-- About this exercise --
When you write the records again, keep every line exactly as it was.

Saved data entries
○ ○ ○ ○ ○
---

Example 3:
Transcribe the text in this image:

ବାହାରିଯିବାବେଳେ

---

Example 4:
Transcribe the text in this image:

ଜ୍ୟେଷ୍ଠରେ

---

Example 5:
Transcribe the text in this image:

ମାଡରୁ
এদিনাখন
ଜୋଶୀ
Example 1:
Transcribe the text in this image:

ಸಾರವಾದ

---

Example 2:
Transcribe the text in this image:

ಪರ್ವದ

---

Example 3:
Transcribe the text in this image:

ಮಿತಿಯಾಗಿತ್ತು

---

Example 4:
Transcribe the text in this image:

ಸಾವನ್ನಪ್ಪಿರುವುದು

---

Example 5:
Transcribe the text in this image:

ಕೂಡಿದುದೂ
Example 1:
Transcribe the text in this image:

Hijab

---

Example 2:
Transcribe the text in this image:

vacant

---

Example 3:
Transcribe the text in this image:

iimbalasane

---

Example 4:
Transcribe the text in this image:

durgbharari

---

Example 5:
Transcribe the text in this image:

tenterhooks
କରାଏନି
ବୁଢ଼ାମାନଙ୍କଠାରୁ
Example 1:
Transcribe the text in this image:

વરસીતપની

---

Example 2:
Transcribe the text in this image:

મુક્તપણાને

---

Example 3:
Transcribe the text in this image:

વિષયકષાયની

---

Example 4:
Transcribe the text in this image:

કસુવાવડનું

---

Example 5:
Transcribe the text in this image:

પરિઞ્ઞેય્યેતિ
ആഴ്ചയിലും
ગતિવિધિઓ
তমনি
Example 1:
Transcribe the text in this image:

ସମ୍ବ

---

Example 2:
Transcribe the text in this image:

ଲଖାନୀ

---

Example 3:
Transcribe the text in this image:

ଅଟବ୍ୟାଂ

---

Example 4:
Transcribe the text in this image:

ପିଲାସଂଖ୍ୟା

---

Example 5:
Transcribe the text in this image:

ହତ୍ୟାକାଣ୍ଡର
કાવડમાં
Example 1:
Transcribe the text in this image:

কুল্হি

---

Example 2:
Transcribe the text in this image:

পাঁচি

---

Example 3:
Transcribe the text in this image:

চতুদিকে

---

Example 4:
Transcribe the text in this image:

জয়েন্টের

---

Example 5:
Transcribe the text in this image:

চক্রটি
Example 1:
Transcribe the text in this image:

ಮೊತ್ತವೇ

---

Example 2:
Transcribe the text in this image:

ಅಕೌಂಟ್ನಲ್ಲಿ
○ ○ ○ ○ ○
-- Output of the exercise --
---

Example 3:
Transcribe the text in this image:

ବାହାରିଯିବାବେଳେ

---

Example 4:
Transcribe the text in this image:

ଜ୍ୟେଷ୍ଠରେ

---

Example 5:
Transcribe the text in this image:

ମାଡରୁ
এদিনাখন
ଜୋଶୀ
Example 1:
Transcribe the text in this image:

ಸಾರವಾದ

---

Example 2:
Transcribe the text in this image:

ಪರ್ವದ

---

Example 3:
Transcribe the text in this image:

ಮಿತಿಯಾಗಿತ್ತು

---

Example 4:
Transcribe the text in this image:

ಸಾವನ್ನಪ್ಪಿರುವುದು

---

Example 5:
Transcribe the text in this image:

ಕೂಡಿದುದೂ
Example 1:
Transcribe the text in this image:

Hijab

---

Example 2:
Transcribe the text in this image:

vacant

---

Example 3:
Transcribe the text in this image:

iimbalasane

---

Example 4:
Transcribe the text in this image:

durgbharari

---

Example 5:
Transcribe the text in this image:

tenterhooks
କରାଏନି
ବୁଢ଼ାମାନଙ୍କଠାରୁ
Example 1:
Transcribe the text in this image:

વરસીતપની

---

Example 2:
Transcribe the text in this image:

મુક્તપણાને

---

Example 3:
Transcribe the text in this image:

વિષયકષાયની

---

Example 4:
Transcribe the text in this image:

કસુવાવડનું

---

Example 5:
Transcribe the text in this image:

પરિઞ્ઞેય્યેતિ
ആഴ്ചയിലും
ગતિવિધિઓ
তমনি
Example 1:
Transcribe the text in this image:

ସମ୍ବ

---

Example 2:
Transcribe the text in this image:

ଲଖାନୀ

---

Example 3:
Transcribe the text in this image:

ଅଟବ୍ୟାଂ

---

Example 4:
Transcribe the text in this image:

ପିଲାସଂଖ୍ୟା

---

Example 5:
Transcribe the text in this image:

ହତ୍ୟାକାଣ୍ଡର
કાવડમાં
Example 1:
Transcribe the text in this image:

কুল্হি

---

Example 2:
Transcribe the text in this image:

পাঁচি

---

Example 3:
Transcribe the text in this image:

চতুদিকে

---

Example 4:
Transcribe the text in this image:

জয়েন্টের

---

Example 5:
Transcribe the text in this image:

চক্রটি
Example 1:
Transcribe the text in this image:

ಮೊತ್ತವೇ

---

Example 2:
Transcribe the text in this image:

ಅಕೌಂಟ್ನಲ್ಲಿ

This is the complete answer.